On appelle chartreuse un monastère de moines chartreux. La chartreuse de Parme est connue par le roman de Stendahl, mais elle n'existe plus - la chartreuse de Pavie, moins connue, a le mérite d'exister ! Y arriver n'est pas si évident, car le chemin n'est pas fléché. De la gare (Certosa di Pavia, sur la ligne Milan-Pavie), j'ai pris par la gauche, il y a bien 2 km de marche, un peu risquée le long d'une route très fréquentée. De l'arrêt de bus (ligne Milan Famagosta à Pavie), rien d'indiqué non plus; prendre la rue perpendiculaire à la "statale", qui se mue en drève avec espace pour piétons, compter un bon quart d'heure de marche. Dès le porche d'entrée, on est accueilli par un panneau énumérant toutes les interdictions en vigueur, habillement, tenue et surtout interdiction de photographier ! A droite, le musée de la chartreuse dont l'entrée est défendue - littéralement- par un moine en uniforme. Au fond, l'église, de style renaissance, remarquable. Seul le fond de l'église jusqu'au transept est d'accès libre. Pour visiter le choeur et le cloître, il faut attendre qu'un groupe se constitue et qu'un guide vienne le chercher et ouvre les portes.
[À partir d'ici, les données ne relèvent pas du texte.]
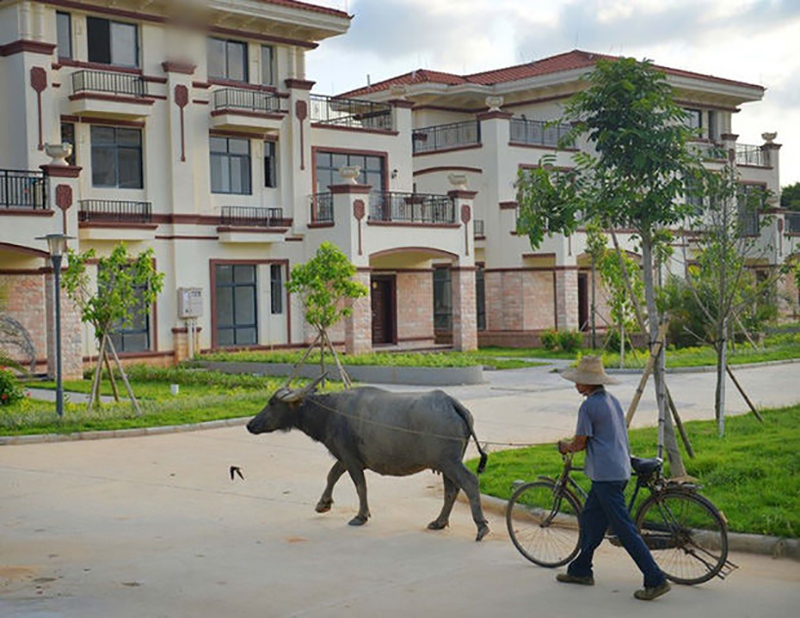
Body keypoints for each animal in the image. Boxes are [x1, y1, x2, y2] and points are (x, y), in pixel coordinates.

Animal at [247, 372, 490, 536]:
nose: (250, 425)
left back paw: (481, 526)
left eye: (272, 403)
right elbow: (332, 475)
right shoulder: (344, 457)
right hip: (446, 462)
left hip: (450, 461)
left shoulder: (351, 459)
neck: (330, 412)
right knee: (451, 490)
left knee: (469, 482)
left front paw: (360, 516)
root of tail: (452, 403)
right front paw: (323, 504)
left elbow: (359, 485)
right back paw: (439, 522)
Ceci n'est indiqué nulle part, il faut le découvrir; les heures des visites guidées ne sont pas indiquées non plus - le groupe qui attendait quand je suis arrivé attendait toujours quand je suis parti, 3/4 d'heure après ... assez outré par ce type d'accueil. Je me suis laissé dire que c'est l'Etat qui subsidie l'entretien et les réparations, en échange de quoi le monument doit être ouvert au public. Ce que les moines font d'assez mauvais gré ...
Et au final.
L'église est intéressante, et surtout sa façade - mais l'accueil n'est pas très chaleureux.